Grandi scene di corsa non bastano

Il cinema di Michael Mann è da sempre costellato di coppie maschili molto forti, come in Insider, in Heat o in Miami Vice.
Evidentemente il lato romantico non gli si è mai adattato e si vede chiaramente in questo Ferrari dove è proprio il personaggio femminile della moglie a zoppicare pesantemente.

Penelope Cruz, costantemente in overacting, si trova ad interpretare un personaggio ricco di cliché, lo stereotipo della donna italiana che piace oltreoceano, davvero imbarazzante.
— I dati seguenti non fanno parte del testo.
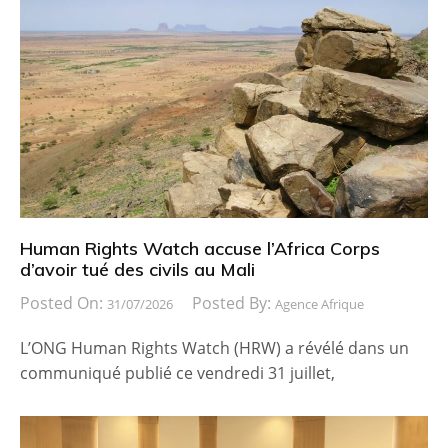
Human Rights Watch accuse l’Africa Corps
d’avoir tué des civils au Mali
Posted On:
Posted By:
31/07/2026
Agence Afrique
L’ONG Human Rights Watch (HRW) a révélé dans un
communiqué publié ce vendredi 31 juillet,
Da qui partono i problemi di sceneggiatura del film che soprattutto nella prima parte zoppica pesantemente.

Proprio a questo proposito non possono che tornare alla mente le parole di Favino all'uscita della proiezione che chiedeva alla produzioni di ingaggiare attori italiani ad interpretare personaggi italiani. Probabilmente sarebbe più utile avere sceneggiatori locali piuttosto che attori in modo da riuscire a raccontare un luogo senza cadere in banali cliché.
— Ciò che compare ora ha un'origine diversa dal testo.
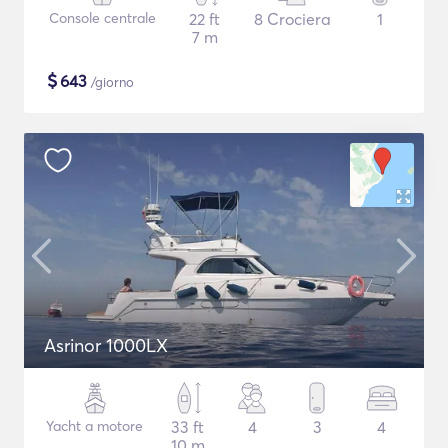
Console centrale
22 ft
8 Crociera
1
7 m
$
643
/giorno
Asrinor 1000LX
Yacht a motore
33 ft
4
3
4
10 m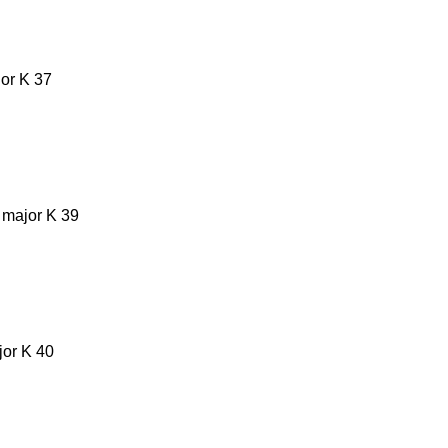
jor K 37
 major K 39
jor K 40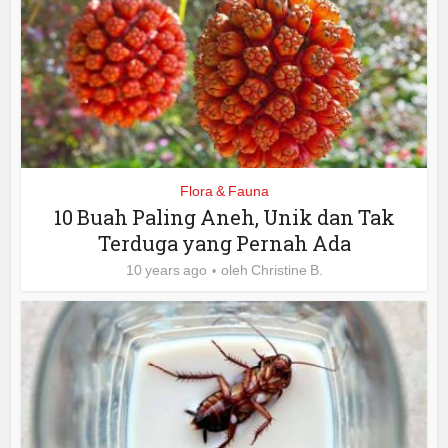
Flora & Fauna
10 Buah Paling Aneh, Unik dan Tak
Terduga yang Pernah Ada
10 years ago
oleh
Christine B.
Poi però arriva la seconda parte, inizia la Mille Miglia, rombano i motori e la regia di Mann si accende. La maestria nel dirigere scene di corsa, la capacità di portare lo spettatore sul sedile delle auto da corsa è innegabile. Il montaggio diventa trascinante e qui tutto funziona.

Passato in concorso a Venezia dove però, giustamente, non ha raccolto premi, Ferrari è un'opera zoppicante, che trova nel cast tecnico la sua forza maggiore. La fotografia, capace di esaltare il rosso Ferrrari in opposizione al grigio/nero della vita dei protagonisti è un'altra ottima caratteristica. Si può vedere, ma siamo lontani dal film memorabile.